Input data:
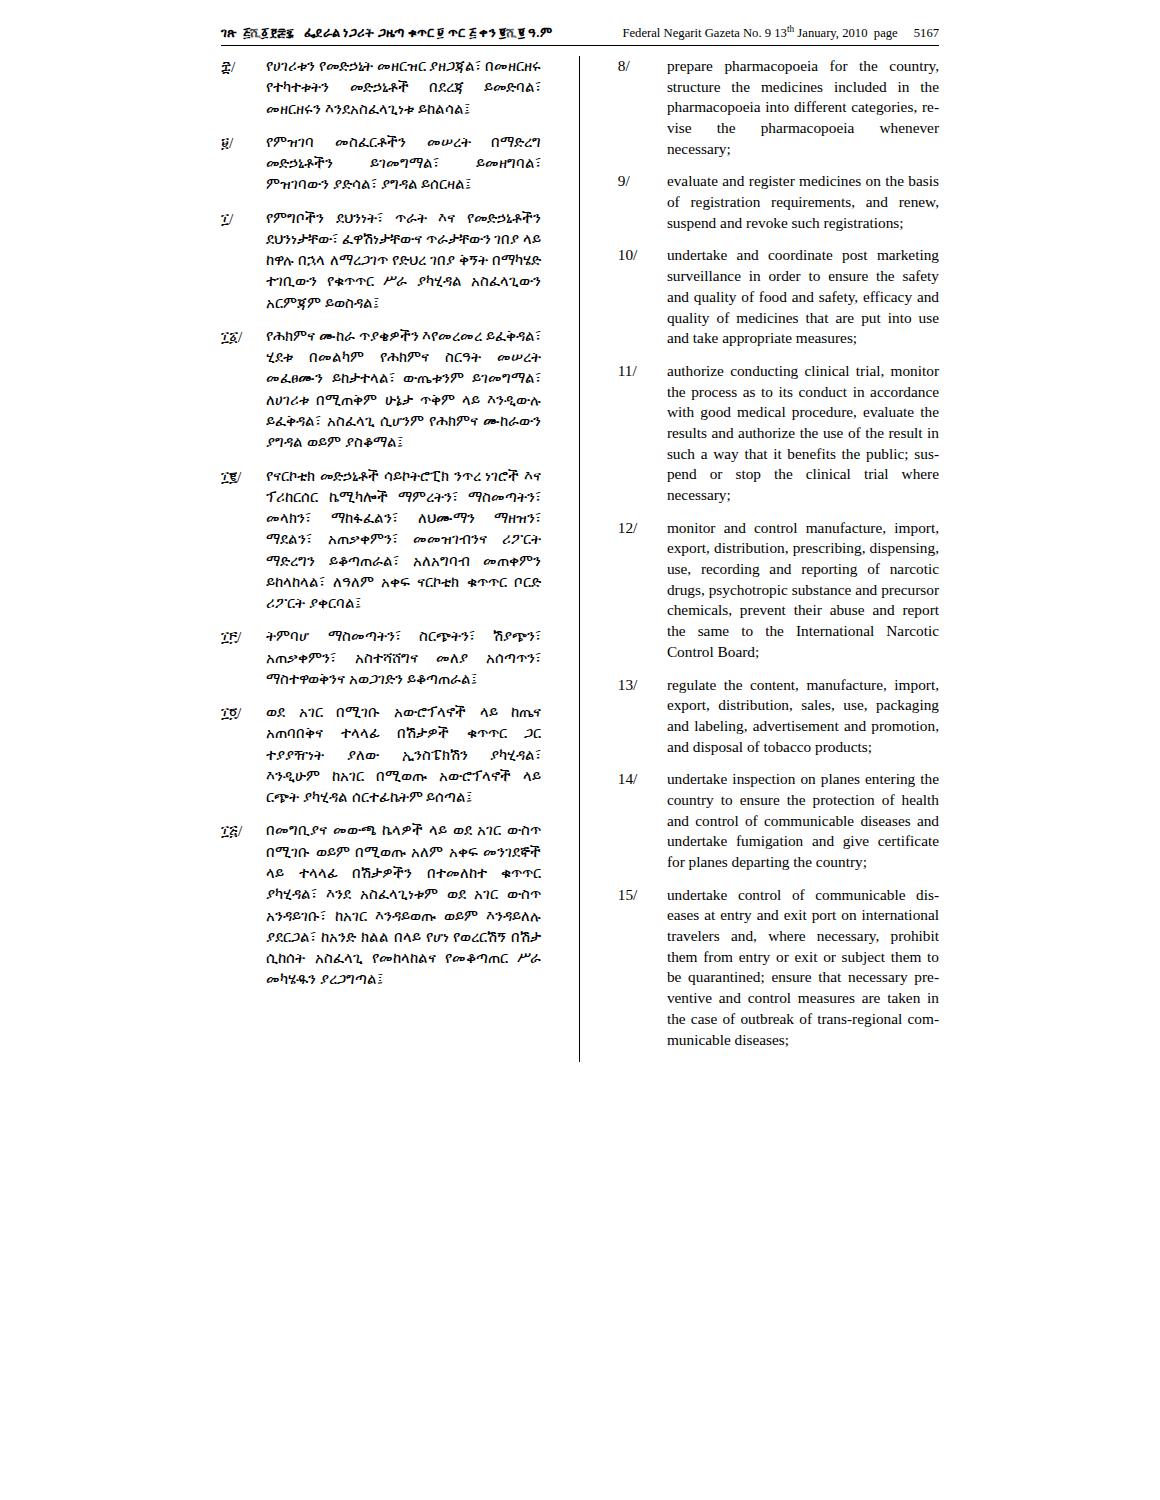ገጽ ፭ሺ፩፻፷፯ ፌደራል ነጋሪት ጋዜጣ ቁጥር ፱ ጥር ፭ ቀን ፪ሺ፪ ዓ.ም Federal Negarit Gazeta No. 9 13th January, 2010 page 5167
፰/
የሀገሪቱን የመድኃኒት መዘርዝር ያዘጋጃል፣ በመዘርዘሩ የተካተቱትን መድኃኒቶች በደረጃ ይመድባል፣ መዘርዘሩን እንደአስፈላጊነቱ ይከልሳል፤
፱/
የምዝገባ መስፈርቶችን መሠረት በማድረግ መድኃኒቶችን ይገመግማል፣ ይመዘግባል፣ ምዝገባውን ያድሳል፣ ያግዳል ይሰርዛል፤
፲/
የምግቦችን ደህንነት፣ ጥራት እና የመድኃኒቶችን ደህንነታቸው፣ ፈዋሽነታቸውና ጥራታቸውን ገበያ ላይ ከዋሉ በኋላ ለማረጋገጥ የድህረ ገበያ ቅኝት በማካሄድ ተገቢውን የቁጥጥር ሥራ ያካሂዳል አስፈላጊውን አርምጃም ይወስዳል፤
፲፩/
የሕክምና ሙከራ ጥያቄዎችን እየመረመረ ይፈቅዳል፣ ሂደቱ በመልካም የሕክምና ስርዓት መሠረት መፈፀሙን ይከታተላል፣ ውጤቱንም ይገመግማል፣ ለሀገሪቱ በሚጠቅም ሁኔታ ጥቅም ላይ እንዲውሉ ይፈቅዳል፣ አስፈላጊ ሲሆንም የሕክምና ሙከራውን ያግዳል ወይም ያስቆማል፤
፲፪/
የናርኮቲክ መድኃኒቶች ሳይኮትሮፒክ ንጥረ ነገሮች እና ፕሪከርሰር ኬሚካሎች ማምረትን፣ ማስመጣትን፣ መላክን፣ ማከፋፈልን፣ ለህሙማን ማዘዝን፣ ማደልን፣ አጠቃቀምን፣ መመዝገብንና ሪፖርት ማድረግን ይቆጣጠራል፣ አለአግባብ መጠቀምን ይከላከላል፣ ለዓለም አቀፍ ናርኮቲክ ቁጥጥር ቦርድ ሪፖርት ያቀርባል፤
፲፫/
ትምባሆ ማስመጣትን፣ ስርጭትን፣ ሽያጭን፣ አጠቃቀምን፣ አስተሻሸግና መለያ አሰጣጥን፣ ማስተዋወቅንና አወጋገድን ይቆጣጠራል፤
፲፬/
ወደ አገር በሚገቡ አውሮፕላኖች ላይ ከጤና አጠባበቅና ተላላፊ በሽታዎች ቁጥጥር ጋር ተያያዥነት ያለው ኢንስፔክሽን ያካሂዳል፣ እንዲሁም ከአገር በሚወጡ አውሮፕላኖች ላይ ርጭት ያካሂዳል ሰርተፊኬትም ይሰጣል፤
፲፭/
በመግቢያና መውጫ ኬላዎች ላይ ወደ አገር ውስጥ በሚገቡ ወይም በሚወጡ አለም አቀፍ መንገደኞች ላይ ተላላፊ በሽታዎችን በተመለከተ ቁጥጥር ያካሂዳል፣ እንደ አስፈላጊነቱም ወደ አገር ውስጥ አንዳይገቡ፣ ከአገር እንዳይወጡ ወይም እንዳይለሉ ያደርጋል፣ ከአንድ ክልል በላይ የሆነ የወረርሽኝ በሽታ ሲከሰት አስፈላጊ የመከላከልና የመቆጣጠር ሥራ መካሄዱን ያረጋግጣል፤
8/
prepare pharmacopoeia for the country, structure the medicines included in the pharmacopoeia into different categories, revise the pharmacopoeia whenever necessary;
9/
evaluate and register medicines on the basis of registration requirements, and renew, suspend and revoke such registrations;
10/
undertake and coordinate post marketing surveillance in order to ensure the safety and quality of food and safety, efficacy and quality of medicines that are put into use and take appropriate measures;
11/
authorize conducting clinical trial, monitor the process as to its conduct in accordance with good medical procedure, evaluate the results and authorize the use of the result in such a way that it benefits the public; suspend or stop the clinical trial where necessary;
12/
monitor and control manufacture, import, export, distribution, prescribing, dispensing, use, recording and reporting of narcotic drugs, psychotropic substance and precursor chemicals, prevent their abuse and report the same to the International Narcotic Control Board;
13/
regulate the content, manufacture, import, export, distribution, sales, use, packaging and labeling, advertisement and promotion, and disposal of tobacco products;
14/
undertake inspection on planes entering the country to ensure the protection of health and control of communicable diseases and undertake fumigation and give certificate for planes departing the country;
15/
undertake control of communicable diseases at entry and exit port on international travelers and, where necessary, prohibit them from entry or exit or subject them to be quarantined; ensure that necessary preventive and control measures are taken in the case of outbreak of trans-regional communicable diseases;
---
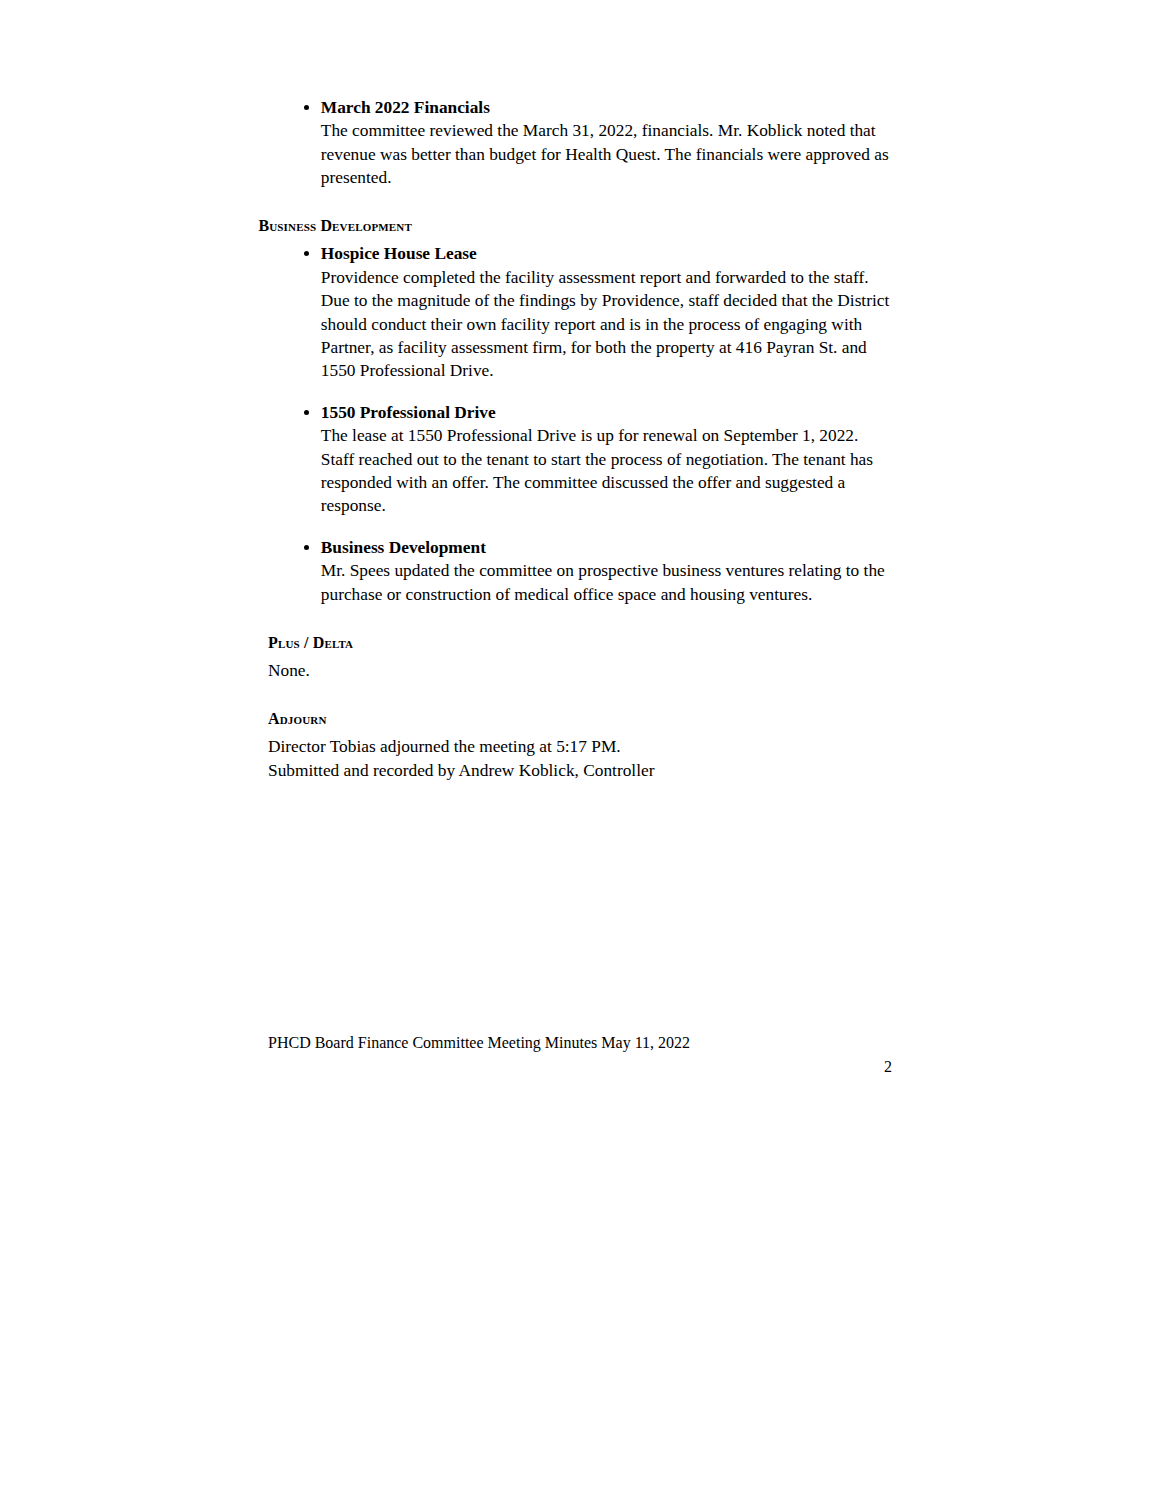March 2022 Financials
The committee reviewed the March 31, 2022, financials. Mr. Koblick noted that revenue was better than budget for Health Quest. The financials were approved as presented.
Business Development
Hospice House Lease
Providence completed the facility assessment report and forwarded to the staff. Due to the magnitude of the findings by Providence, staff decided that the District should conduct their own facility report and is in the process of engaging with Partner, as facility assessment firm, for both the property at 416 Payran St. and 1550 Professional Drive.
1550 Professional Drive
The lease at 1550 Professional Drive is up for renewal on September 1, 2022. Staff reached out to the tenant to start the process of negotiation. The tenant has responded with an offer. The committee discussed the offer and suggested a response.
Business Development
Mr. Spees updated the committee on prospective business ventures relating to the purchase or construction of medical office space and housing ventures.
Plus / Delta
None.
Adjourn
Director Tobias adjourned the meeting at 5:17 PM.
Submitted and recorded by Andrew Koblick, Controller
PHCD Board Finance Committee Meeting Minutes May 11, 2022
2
==
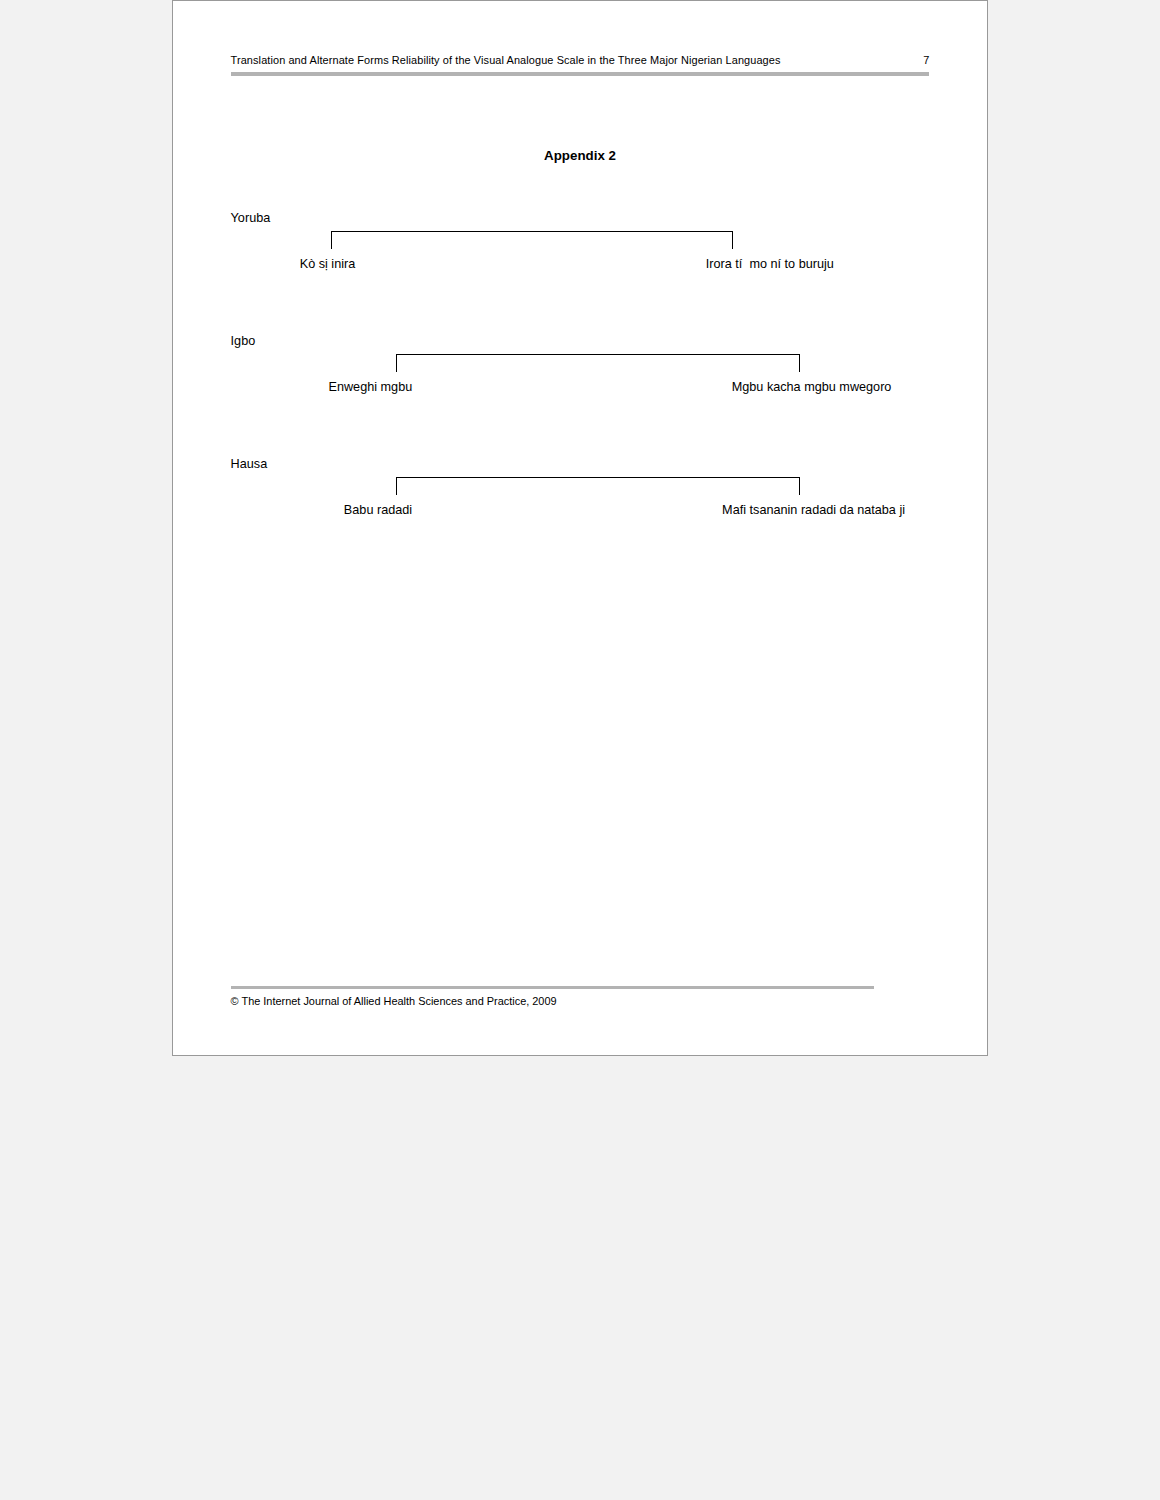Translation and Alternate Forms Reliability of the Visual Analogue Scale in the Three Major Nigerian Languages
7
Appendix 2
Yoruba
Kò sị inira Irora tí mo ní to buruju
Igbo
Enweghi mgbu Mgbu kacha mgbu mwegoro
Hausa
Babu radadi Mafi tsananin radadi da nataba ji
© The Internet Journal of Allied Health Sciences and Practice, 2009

How to complete this task:
Look above for the line that contains "undertake inspection on". Starting there, transcribe every line exactly until you have copied the line that contains "undertake control of".

Answer to the problem:
undertake inspection on planes entering the country to ensure the protection of health and control of communicable diseases and undertake fumigation and give certificate for planes departing the country;
15/
undertake control of communicable diseases at entry and exit port on international travelers and, where necessary, prohibit them from entry or exit or subject them to be quarantined; ensure that necessary preventive and control measures are taken in the case of outbreak of trans-regional communicable diseases;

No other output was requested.